> DATA TO USE:
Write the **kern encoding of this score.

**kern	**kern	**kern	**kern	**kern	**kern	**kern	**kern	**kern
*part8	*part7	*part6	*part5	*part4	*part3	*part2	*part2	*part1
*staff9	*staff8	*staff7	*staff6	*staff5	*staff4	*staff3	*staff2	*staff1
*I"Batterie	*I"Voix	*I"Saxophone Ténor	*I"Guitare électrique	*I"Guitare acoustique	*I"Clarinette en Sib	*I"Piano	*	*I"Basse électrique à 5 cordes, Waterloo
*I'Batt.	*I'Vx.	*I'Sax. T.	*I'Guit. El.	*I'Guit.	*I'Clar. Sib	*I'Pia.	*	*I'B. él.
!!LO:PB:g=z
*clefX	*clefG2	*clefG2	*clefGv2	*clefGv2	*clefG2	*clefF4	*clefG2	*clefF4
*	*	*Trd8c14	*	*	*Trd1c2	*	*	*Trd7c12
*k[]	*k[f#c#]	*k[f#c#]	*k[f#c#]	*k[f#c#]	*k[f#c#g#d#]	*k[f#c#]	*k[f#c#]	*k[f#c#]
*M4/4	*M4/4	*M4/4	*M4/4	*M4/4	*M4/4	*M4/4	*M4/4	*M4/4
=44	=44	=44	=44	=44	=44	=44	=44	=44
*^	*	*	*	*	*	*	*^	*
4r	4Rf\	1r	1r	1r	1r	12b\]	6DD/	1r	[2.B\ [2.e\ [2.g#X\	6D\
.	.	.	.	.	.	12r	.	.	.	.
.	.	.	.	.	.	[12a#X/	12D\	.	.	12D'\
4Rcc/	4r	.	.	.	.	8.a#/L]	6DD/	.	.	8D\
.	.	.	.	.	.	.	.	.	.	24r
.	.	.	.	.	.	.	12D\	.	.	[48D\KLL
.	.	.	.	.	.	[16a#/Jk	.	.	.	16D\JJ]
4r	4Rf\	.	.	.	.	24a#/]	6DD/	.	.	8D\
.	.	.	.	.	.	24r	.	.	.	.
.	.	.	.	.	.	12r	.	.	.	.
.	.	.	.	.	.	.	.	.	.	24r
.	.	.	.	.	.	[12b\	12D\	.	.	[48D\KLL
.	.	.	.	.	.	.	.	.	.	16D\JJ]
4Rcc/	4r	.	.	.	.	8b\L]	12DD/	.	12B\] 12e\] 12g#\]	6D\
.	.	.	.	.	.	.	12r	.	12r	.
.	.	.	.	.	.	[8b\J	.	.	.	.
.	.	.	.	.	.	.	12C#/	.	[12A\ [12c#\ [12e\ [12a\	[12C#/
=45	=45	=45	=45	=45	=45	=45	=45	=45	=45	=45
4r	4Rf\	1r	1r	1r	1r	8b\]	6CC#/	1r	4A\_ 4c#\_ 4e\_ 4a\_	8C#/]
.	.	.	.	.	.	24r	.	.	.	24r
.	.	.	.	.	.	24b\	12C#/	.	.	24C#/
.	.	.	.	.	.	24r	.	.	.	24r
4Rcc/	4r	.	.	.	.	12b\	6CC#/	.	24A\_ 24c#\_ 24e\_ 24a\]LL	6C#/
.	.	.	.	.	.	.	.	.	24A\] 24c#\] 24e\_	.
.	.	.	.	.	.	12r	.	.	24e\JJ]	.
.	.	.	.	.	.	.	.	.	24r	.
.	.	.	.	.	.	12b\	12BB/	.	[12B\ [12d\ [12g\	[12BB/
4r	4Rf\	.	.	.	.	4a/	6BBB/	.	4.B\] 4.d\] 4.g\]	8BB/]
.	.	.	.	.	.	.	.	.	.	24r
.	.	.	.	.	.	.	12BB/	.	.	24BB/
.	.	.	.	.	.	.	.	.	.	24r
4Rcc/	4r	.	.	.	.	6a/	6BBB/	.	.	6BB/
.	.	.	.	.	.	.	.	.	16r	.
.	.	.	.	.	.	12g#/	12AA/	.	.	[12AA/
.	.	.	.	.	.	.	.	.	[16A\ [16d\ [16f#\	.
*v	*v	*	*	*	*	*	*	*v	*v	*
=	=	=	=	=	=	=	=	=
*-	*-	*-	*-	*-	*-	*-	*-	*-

> WORK REQUIRED:
Select every line of the data above that contains the string "kern".

> REPLY TO THE EXERCISE:
Write the **kern encoding of this score.
**kern	**kern	**kern	**kern	**kern	**kern	**kern	**kern	**kern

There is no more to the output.